Eager- Detecting and Addressing Adverse Dependencies Across Human-in-the-Loop In-Home Medical Apps poster.pdf
Millions of mobile applications (apps) are being developed in domains such as energy, health, security, and entertainment. The US FDA expects that there will be 500 million smart phone users downloading healthcare related apps by the end of 2015. Many of these apps will perform interventions to control human physiological parameters such as blood pressure and heart rate. The intervention aspects of the apps can cause dependency problems, e.g., multiple interventions of multiple apps can increase or decrease each other’s effects, some of which can be harmful to the user. Detecting and resolving these dependencies are the main goals of this project. Success in this research can significantly improve the safety of home health care.

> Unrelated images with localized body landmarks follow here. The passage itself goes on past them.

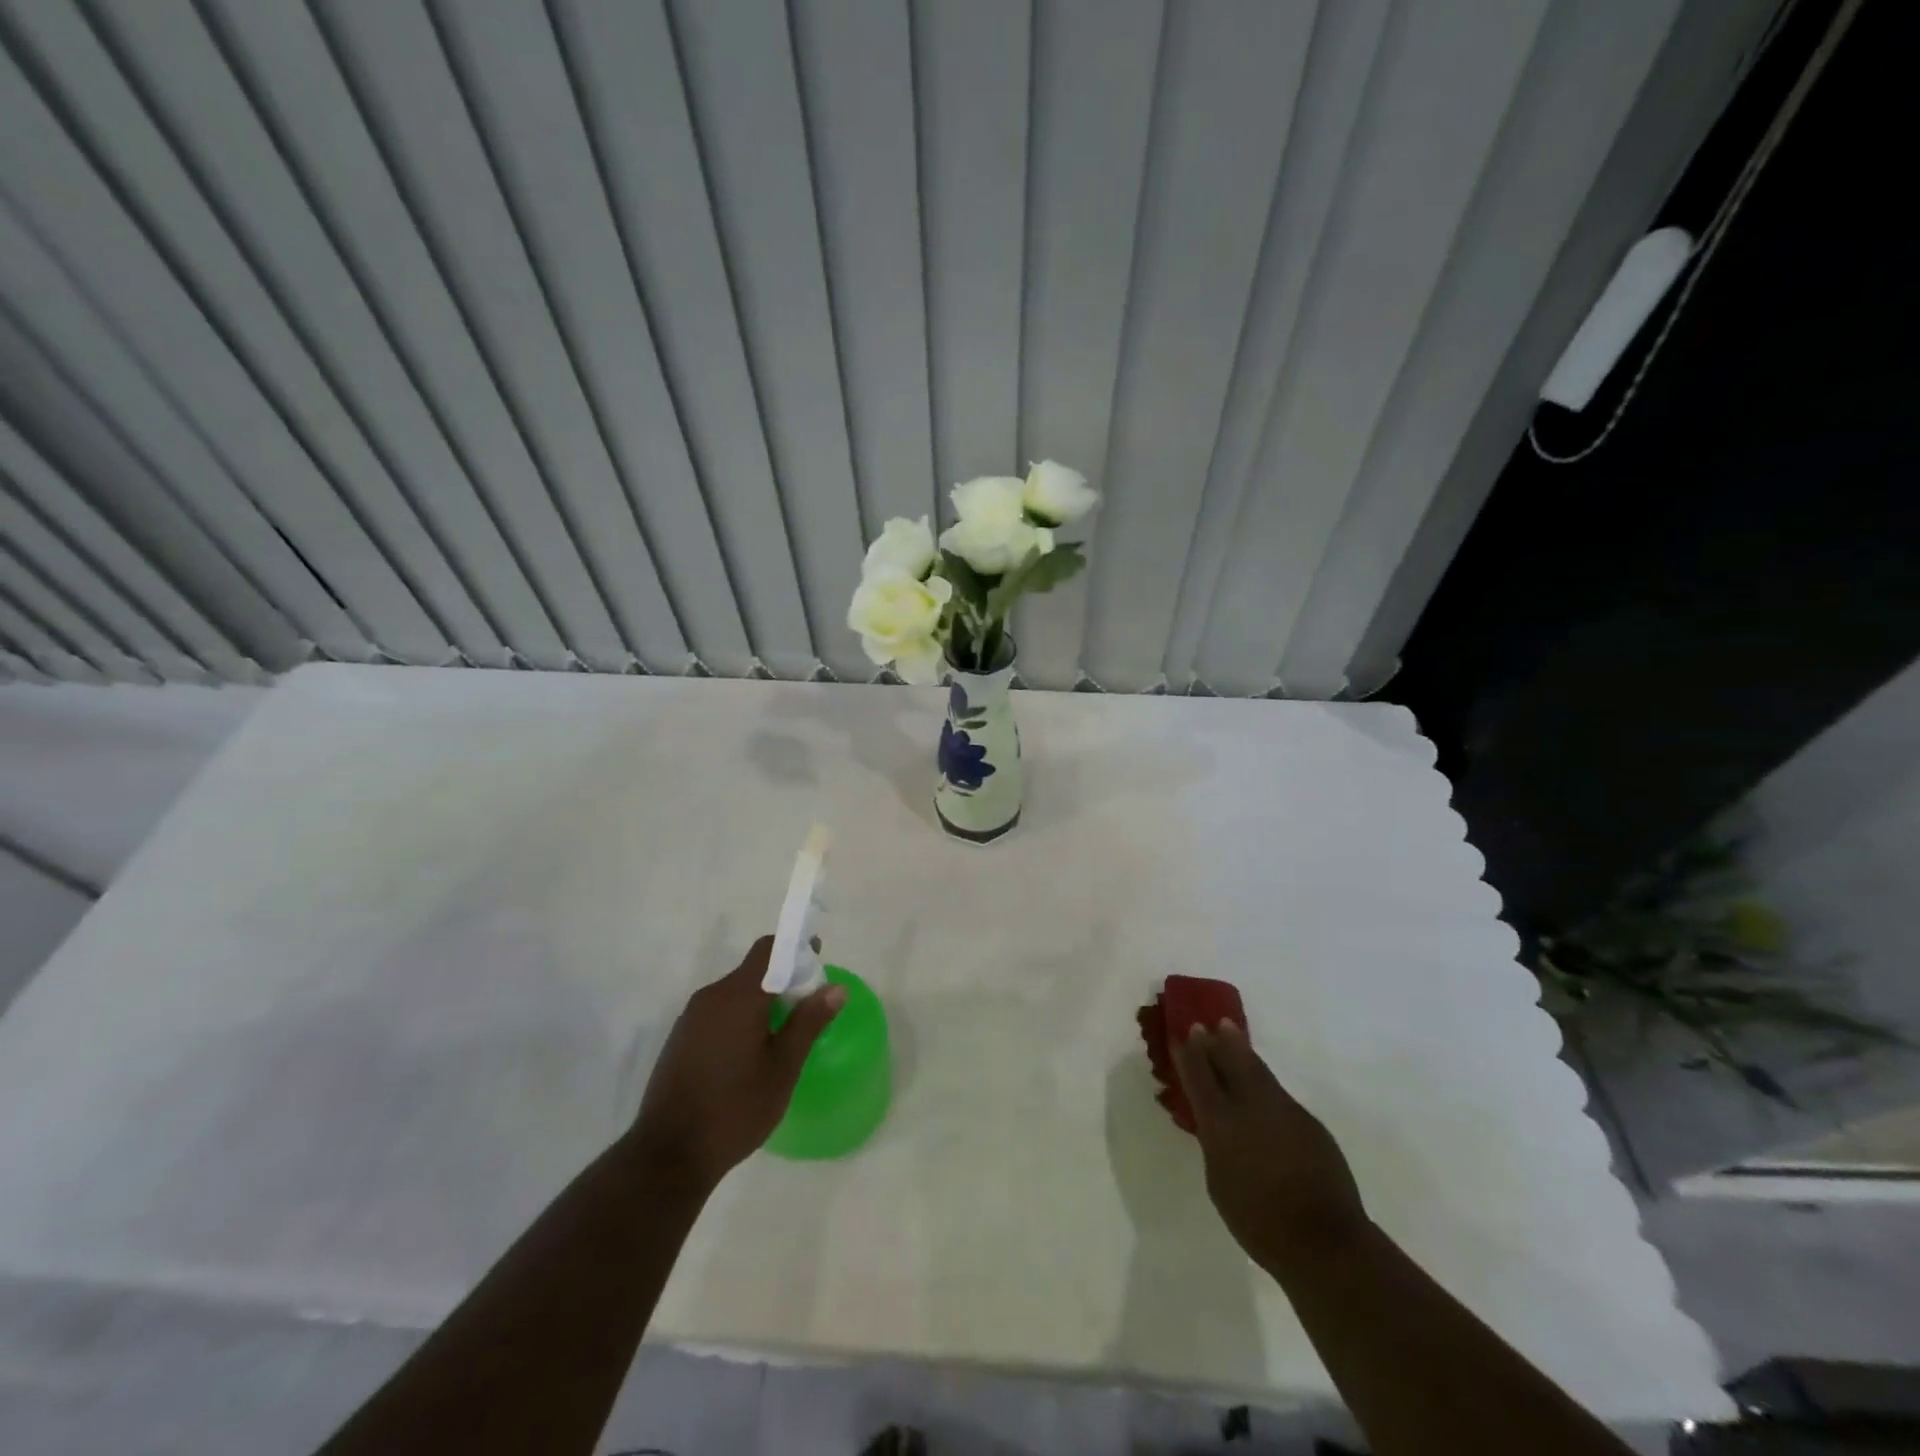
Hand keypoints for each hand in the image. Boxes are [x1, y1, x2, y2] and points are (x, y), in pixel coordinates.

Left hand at [627, 935, 844, 1192]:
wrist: (667, 1156)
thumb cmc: (735, 1109)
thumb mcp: (783, 1068)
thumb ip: (808, 1022)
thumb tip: (835, 988)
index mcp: (739, 996)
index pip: (768, 949)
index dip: (795, 947)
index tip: (817, 959)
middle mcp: (711, 996)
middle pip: (752, 970)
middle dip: (783, 978)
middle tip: (808, 1005)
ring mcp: (691, 1018)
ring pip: (735, 992)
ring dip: (761, 1000)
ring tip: (784, 1032)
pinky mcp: (680, 1039)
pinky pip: (718, 1012)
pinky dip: (741, 1017)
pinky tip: (751, 1051)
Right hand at [1170, 1021, 1368, 1276]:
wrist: (1324, 1242)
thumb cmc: (1258, 1222)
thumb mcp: (1218, 1181)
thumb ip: (1214, 1144)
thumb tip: (1215, 1124)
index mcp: (1220, 1122)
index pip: (1198, 1076)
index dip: (1188, 1053)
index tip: (1180, 1033)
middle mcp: (1250, 1105)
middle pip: (1231, 1060)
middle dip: (1216, 1040)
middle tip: (1208, 1024)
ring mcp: (1284, 1110)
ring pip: (1258, 1070)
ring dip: (1241, 1051)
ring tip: (1230, 1033)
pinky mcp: (1309, 1122)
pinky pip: (1279, 1095)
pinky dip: (1264, 1084)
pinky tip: (1261, 1091)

EyePhy, a totally new approach to primary and secondary dependency analysis (conflict detection) is developed for wellness and mobile medical apps based on smart phones. The approach offers personalized dependency analysis and accounts for time dependent interventions such as time interval for which a drug or other intervention is effective. To do that, EyePhy uses a physiological simulator called HumMod which was developed by the medical community to model the complex interactions of the human physiology using over 7800 variables. Among the goals of EyePhy are the reductions of app developers' effort in specifying dependency metadata compared to state of the art solutions, offering personalized dependency analysis for the user, and identifying problems in real-time, as medical app products are being used. Such dependency problems occur mainly because (i) each app is developed independently without knowing how other apps work and (ii) when an app performs an intervention to control its target parameters (e.g., blood pressure), it may affect other physiological parameters (e.g., kidney) without even knowing it. A priori proofs that individual CPS app devices are safe cannot guarantee how it will be used and with which other (future) apps it may be run concurrently with. Many apps provide textual advice and alarms. We have also developed techniques to identify conflicting textual information, thereby increasing safety for users of wellness and mobile health apps.
The principles of conflict detection and resolution investigated above can also be applied to smart city services. Extensions to the above work have been developed to address some of the unique issues for conflicts in smart cities that on-body networks do not exhibit.